● **Work item**:
Pull every line containing "Underbrain" from the listing.

● **Provided data**:
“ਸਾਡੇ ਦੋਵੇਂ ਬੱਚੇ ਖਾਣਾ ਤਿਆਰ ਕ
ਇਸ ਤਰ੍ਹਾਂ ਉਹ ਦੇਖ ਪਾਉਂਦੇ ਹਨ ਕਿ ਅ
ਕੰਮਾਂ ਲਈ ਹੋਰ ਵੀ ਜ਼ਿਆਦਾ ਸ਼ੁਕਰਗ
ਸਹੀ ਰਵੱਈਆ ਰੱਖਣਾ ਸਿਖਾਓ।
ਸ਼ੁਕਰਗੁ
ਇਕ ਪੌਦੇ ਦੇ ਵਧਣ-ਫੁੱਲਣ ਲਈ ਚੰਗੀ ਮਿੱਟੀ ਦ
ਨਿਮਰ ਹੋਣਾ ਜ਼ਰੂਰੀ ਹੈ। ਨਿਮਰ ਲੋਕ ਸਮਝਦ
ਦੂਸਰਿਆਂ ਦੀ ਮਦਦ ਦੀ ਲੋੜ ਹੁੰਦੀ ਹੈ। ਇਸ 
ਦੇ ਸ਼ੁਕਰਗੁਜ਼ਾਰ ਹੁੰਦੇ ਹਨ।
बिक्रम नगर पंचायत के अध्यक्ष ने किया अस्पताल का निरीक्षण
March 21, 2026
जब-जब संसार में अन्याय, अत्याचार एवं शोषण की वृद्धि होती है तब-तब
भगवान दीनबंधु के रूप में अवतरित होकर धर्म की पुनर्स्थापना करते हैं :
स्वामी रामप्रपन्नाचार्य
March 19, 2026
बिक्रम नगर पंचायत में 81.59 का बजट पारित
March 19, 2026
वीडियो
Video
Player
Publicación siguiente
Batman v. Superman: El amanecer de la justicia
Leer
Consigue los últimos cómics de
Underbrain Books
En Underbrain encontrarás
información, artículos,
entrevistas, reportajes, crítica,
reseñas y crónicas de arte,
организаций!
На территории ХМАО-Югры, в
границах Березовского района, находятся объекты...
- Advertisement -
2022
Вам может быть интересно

● **Answer section**:
Underbrain Books
En Underbrain encontrarás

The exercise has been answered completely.